Маддалена уснула, едва донеся голову до подушки. Сон ее был кратким и беспокойным. Она проснулась в ту самую минуту, когда сиделка склонилась над постелью, чтобы ее разбудить.
— Приехал из Милана синьор Кортезини. Он говорит, что вы его ждете, — объявила медсестра.
— Ну, конечно! А ну-ка быстро помоги мне встать. Ты проводила его в гостиную? Подай мне карминовое платье да сходи на кухню, пускай ему предложат перекусить, пока я одеваюсь.

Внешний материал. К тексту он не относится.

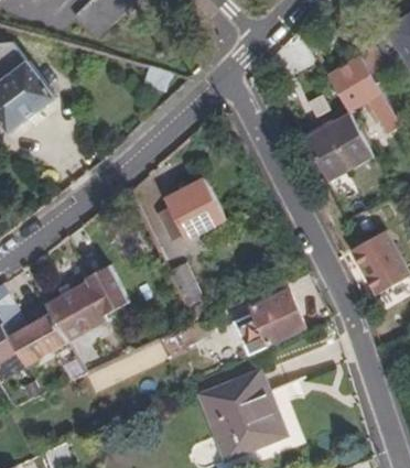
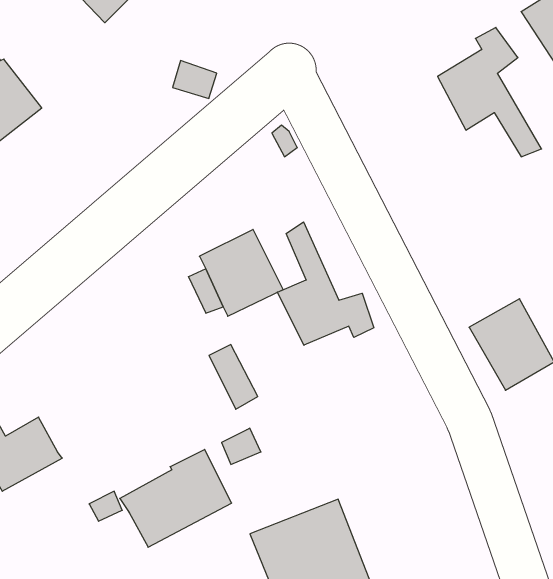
building: [305,113,371,179] -> none
building: none -> [277,222,374,345]
building: [43,269,121,337] -> [120,449,232,547]
building: [247,286,307,347] -> none

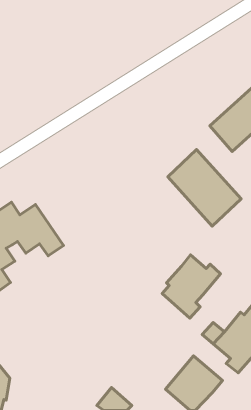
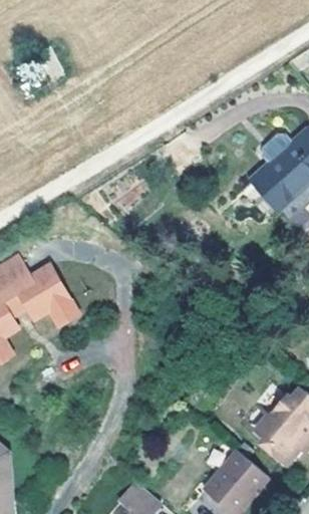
building: [168,150,241,226] -> none
building: [162,255,220,318] -> none

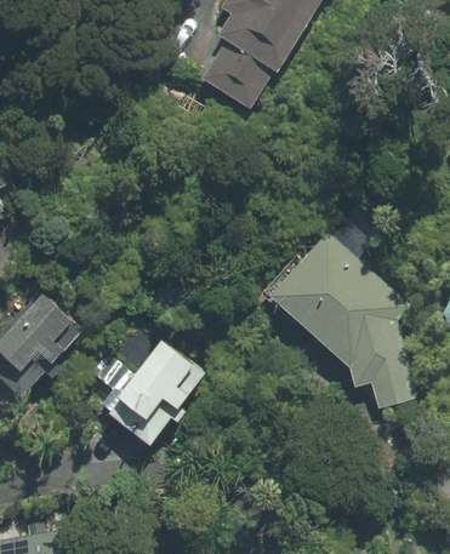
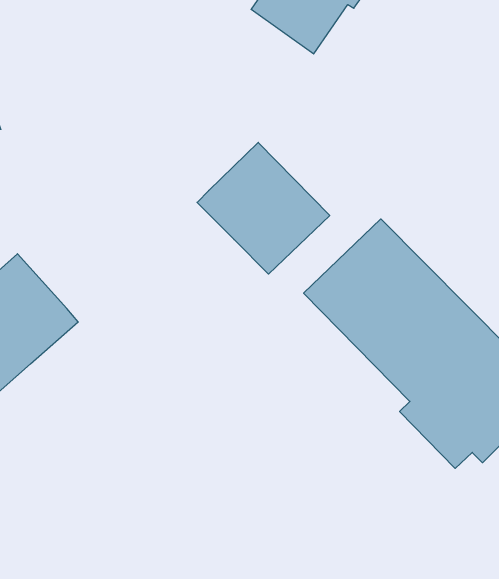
building: none -> [197,142,330,274]
building: [102,335,213,444] -> none

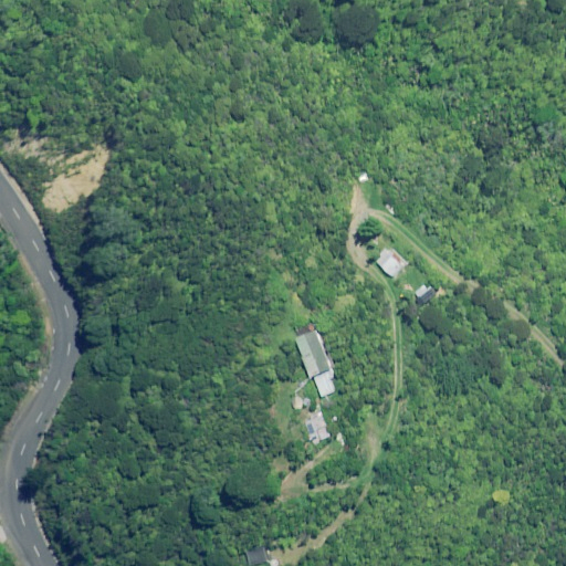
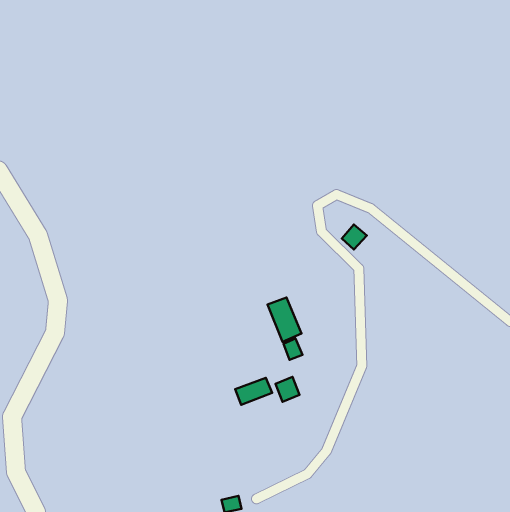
building: none -> [235,378,272,405]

От сильного волнения ее охватила дрожь.
Сиделка поняла, что речь идет об очень важной встрече. Вместе с обычной голубой пилюлей от болезни Паркинсона она дала хозяйке успокоительное.
— Не надо нервничать, синьора. Сейчас лекарства подействуют. Вы, главное, не волнуйтесь, я помогу вам одеться, — приговаривала она, стараясь успокоить старую даму.
— Ты должна меня и причесать тоже. И еще я хочу попудриться.
— Хорошо, хорошо, только, ради бога, не надо так волноваться.
Появившись в гостиной, Маддалена Рангони выглядела спокойной и элегантной. Только едва заметное дрожание головы выдавало ее внутреннее напряжение.
— Дорогой мой друг, мне очень жаль, что я заставила вас ждать, — начала она.
— Ни о чем не жалейте, дорогая синьора. Радость от встречи с вами искупает любое ожидание, — галантно ответил ювелир, коснувшись губами руки Лены.
Они знали друг друга не менее тридцати лет. Маддалена поддерживала добрые отношения еще с отцом Роберто Кортезини. Ее никак нельзя было назвать страстной любительницей драгоценностей, напротив, украшения мало ее интересовали, но ей нравилось при случае делать дорогие подарки, и ювелирная фирма Кортезини всегда была на высоте ее ожиданий.